[Material provided Boundary: Start]

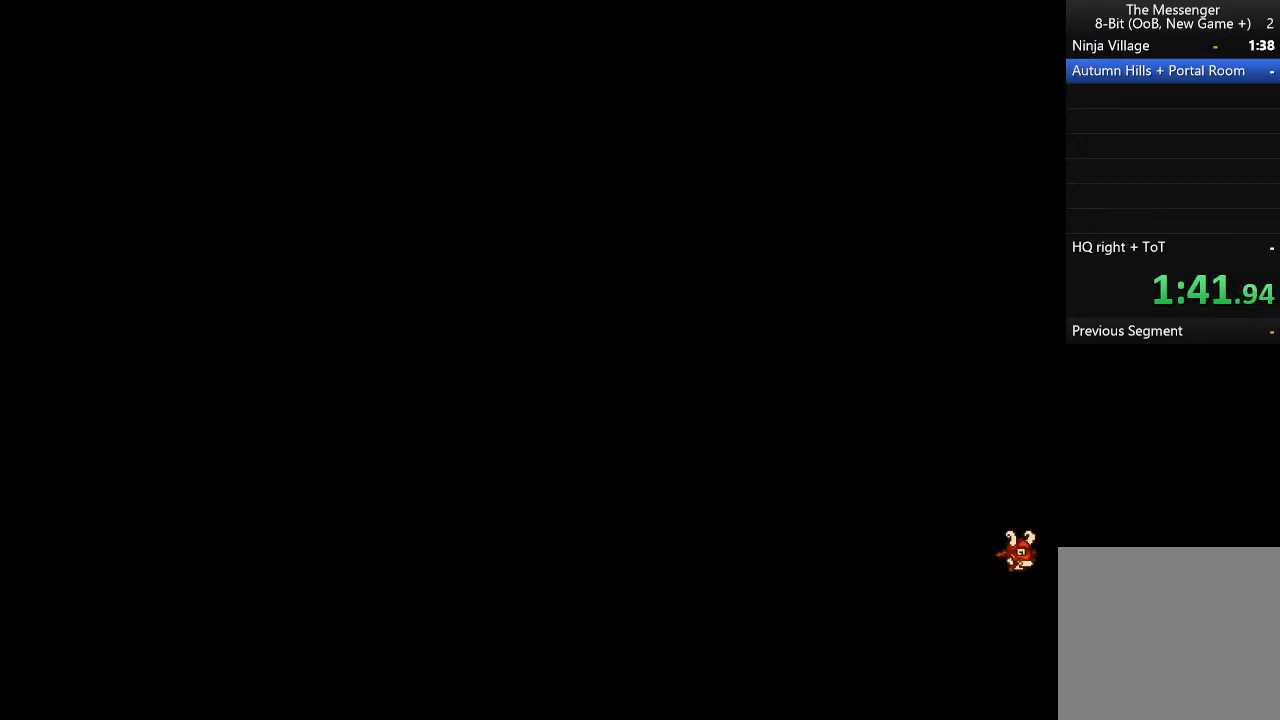
{"buttons": [], "left_stick": "right", "events": []}
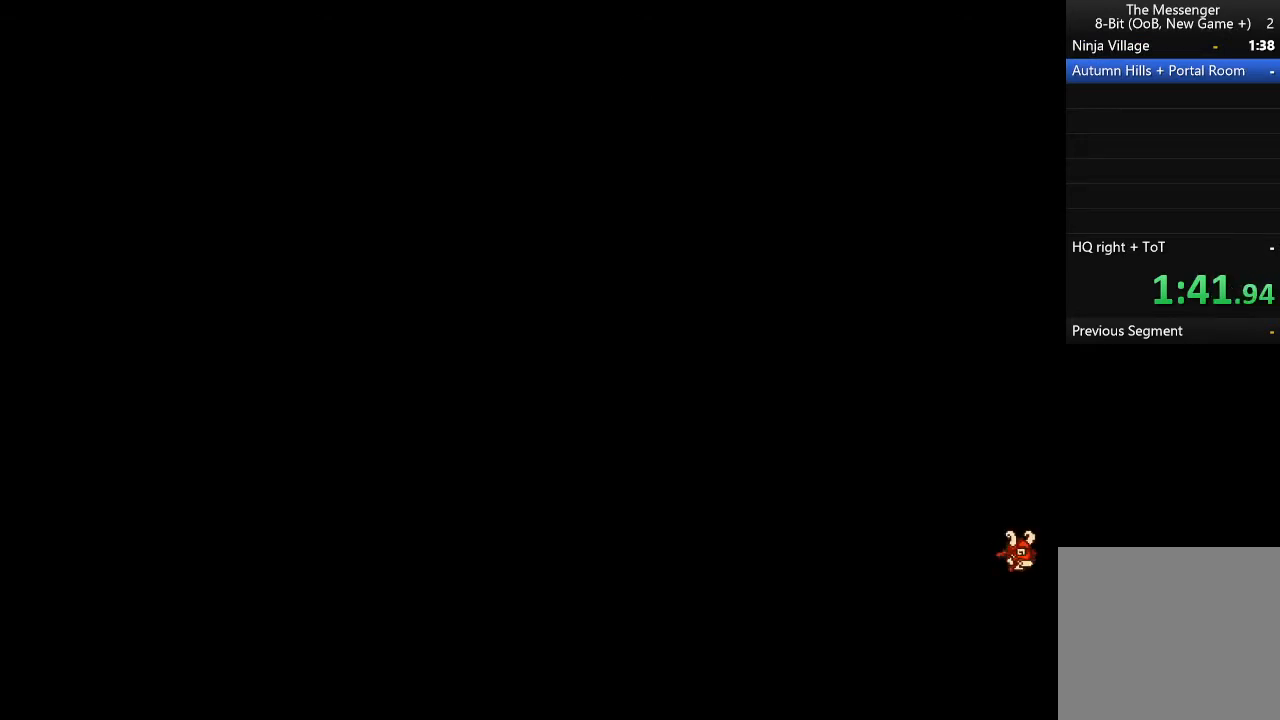
{"buttons": [], "left_stick": "right", "events": []}
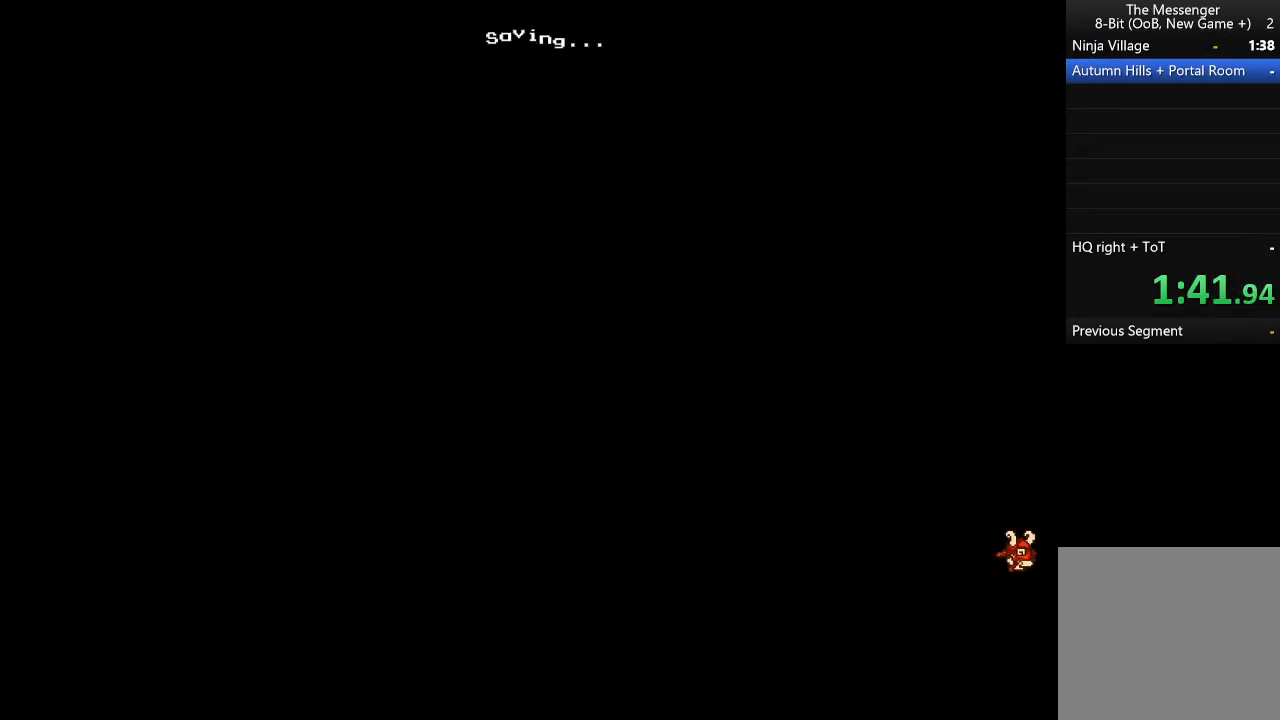
{"buttons": [], "left_stick": "right", "events": []}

[Material provided Boundary: End]

Everything in the listing should be copied exactly, apart from the images it holds.

* _Response to the task_:
{"buttons": [], "left_stick": "right", "events": []}
{"buttons": [], "left_stick": "right", "events": []}
{"buttons": [], "left_stick": "right", "events": []}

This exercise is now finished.